Diana, Princess of Wales, was the great-granddaughter of Margaret Baring.
Lessons From the Barings Bank Collapse
The collapse of Barings sent a shock through the investment banking and trading industry. Although there was significant overlapping of Leeson's duties and the fraud should have been discovered much earlier, the fact that it happened in the amount that it did, prompted both investigations into banking and new rules being put into effect.
The banking sector learned that there should never be a trader managing their own accounting books. New layers of security also ensured that a trader was not able to adjust their trades after they were placed and that all derivatives trades are placed through a clearinghouse. This adds another record of the trade, now in the hands of a third party.
However, even despite the new regulation and oversight, a rogue trade named Jerome Kerviel racked up losses totaling much more than Leeson's.
Question & Answer
What Were the Risk Management Failures at Barings Bank?
Barings Bank failed to monitor its traders close enough.

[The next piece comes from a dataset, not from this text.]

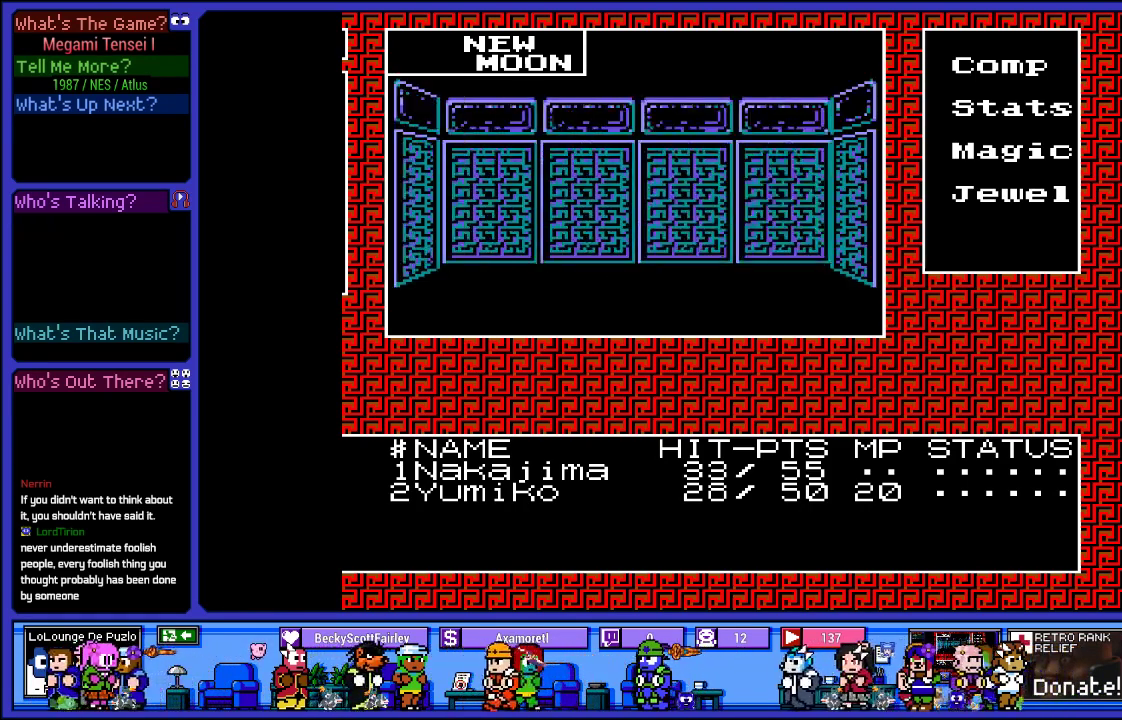
{"buttons": [], "left_stick": "center", "right_stick": "center", "events": [[67, "DPAD_LEFT", "up"], [183, "DPAD_UP", "down"], [367, "DPAD_UP", "up"]]}
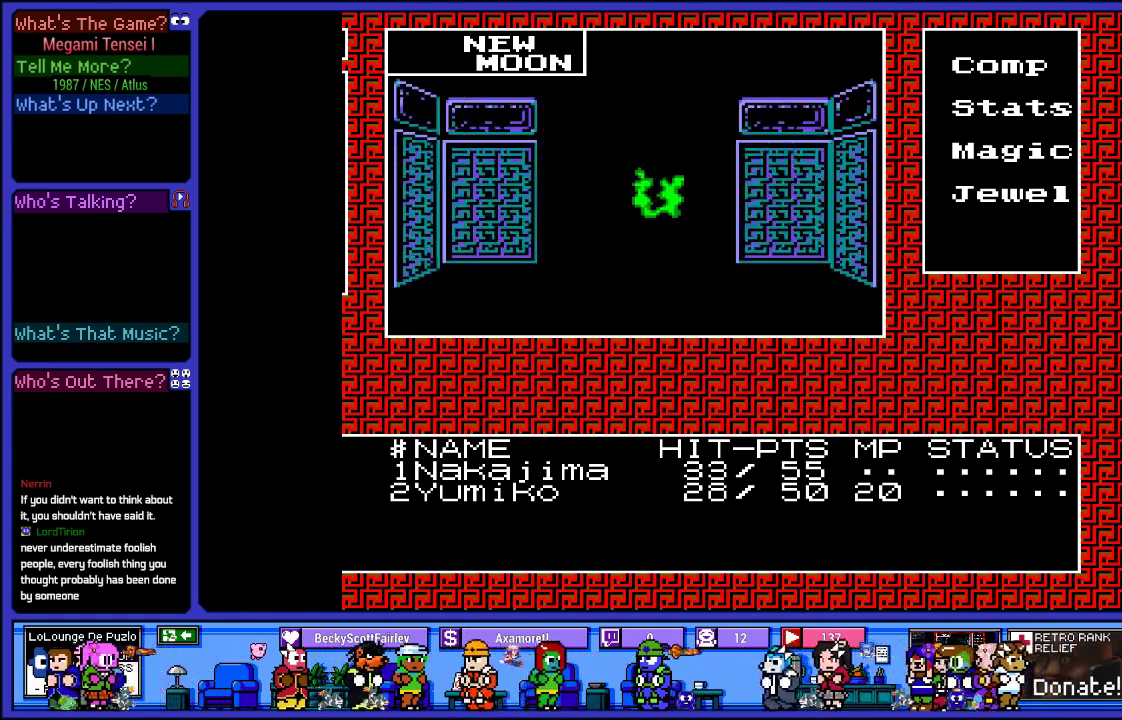
{"buttons": [], "left_stick": "center", "right_stick": "center", "events": []}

They allowed a rogue trader not only to place trades that directly violated their trading rules, but the lack of a third-party supervisor checking the trading logs let Leeson take advantage of the system for years.
What Could Have Been Done to Prevent the Barings Bank Collapse?
Preventing the collapse of Barings Bank comes down to oversight. If there were one or two astute managers monitoring the trades of their trading departments, Leeson probably would have never taken the chance. His ability to place the speculative trades was based on the ease in which he could hide the trades and, in the end, the enormous losses.
What Was the Baring Crisis of 1890?
The Baring Crisis of 1890 was a minor and acute recession. The bank was facing bankruptcy after making substantial investments based on the prospering nation of Argentina. However, due to inflation and a bad harvest in 1889, a coup ensued in 1890. Barings tried to cover their losses by borrowing money from other banks but they ended up overextending themselves. The Bank of England along with other banks essentially bailed Barings out in order to avoid a more systemic financial crisis.
The Bottom Line
Barings Bank used to be one of the world's most powerful financial institutions. However, one single trader bankrupted the institution, and it ceased operating in 1995 as Barings Bank. The lack of oversight for the managerial trader, Nick Leeson, has taught a valuable lesson to banks all over the world—keep a watchful eye on your traders.